> **DOCUMENT PASSAGE**:
>>>

Charles Cochrane was never infeft in this property; but he had previously (25th June 1749) executed a disposition of the estate of Culross, and in general of acquirenda as well as acquisita, in favour of the Earl of Dundonald.
The Earl made up titles to the estate of Culross, by obtaining from the Crown, of whom it held, a charter of adjudication, in implement of the disposition 1749, and taking infeftment on it; but the Earl's right to Kirkbrae remained personal.
In 1780, the Earl's affairs having become embarrassed, Sir Charles Preston, the son and heir of Sir George, brought an action before the Court, for having the above-mentioned clause in favour of his family made effectual. In this action the Court (20th December 1781) found, “That the tenor of the back-bond and obligation libelled on, ought to be inserted in all the subsequent titles and investitures of the piece of ground in question.” (See No. 22. p. 6569). Decree of non-entry was also obtained by Sir Charles against the Earl.
An action of sale having been brought, an order was obtained from the Court for exposing to sale the estate of Culross, including Kirkbrae.
Sir Charles petitioned the Court, in virtue of his claim to the reversion of Kirkbrae, provided by the back-bond, and secured by the decree 1781, stating, that the lands consequently could not be exposed to sale, and praying that they might be struck out of the order for sale.
The Court (9th February 1797) found, “That the petitioner has right to redeem the lands of Kirkbrae, on payment of the sums mentioned in the prayer of the petition.”

<<<

> **ENTRIES PROVIDED**:
>>>

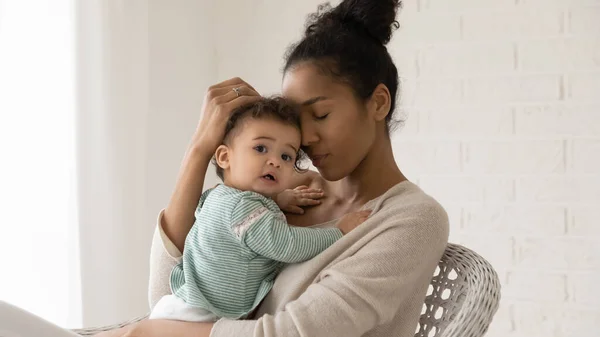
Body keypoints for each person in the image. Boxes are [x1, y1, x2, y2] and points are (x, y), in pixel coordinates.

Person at [0, 0, 448, 336]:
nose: (304, 140)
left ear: (378, 102)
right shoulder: (283, 191)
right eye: (296, 121)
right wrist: (200, 150)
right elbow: (168, 295)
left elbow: (296, 333)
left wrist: (155, 332)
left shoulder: (411, 220)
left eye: (321, 115)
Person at [148, 96, 369, 323]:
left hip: (182, 305)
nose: (275, 161)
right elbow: (287, 244)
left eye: (286, 156)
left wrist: (277, 200)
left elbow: (238, 223)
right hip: (199, 316)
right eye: (260, 148)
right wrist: (338, 232)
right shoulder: (242, 210)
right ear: (225, 156)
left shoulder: (217, 196)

<<<

> **ACTIVITY 1**:
In the Kirkbrae case passage, on what date did the Court find that the petitioner had right to redeem the lands of Kirkbrae?
> **ACTIVITY 2**:
Say whether each statement agrees with the Kirkbrae case passage, answering yes or no and quoting the deciding words: (a) Charles Cochrane was infeft in the property. (b) Sir Charles Preston was the son and heir of Sir George. (c) The Earl's right to Kirkbrae was completed by infeftment.
> **ACTIVITY 3**:
Rewrite the Kirkbrae case passage starting with "Charles Cochrane was" and going on through "Earl of Dundonald.", renaming "disposition" as "conveyance" throughout.

> **EXERCISE RESULT 1**:
9th February 1797

> **EXERCISE RESULT 2**:
(a) No: "Charles Cochrane was never infeft in this property"
(b) Yes: "Sir Charles Preston, the son and heir of Sir George"
(c) No: "the Earl's right to Kirkbrae remained personal"

> **EXERCISE RESULT 3**:
Charles Cochrane was never infeft in this property; but he had previously (25th June 1749) executed a conveyance of the estate of Culross, and in general of acquirenda as well as acquisita, in favour of the Earl of Dundonald.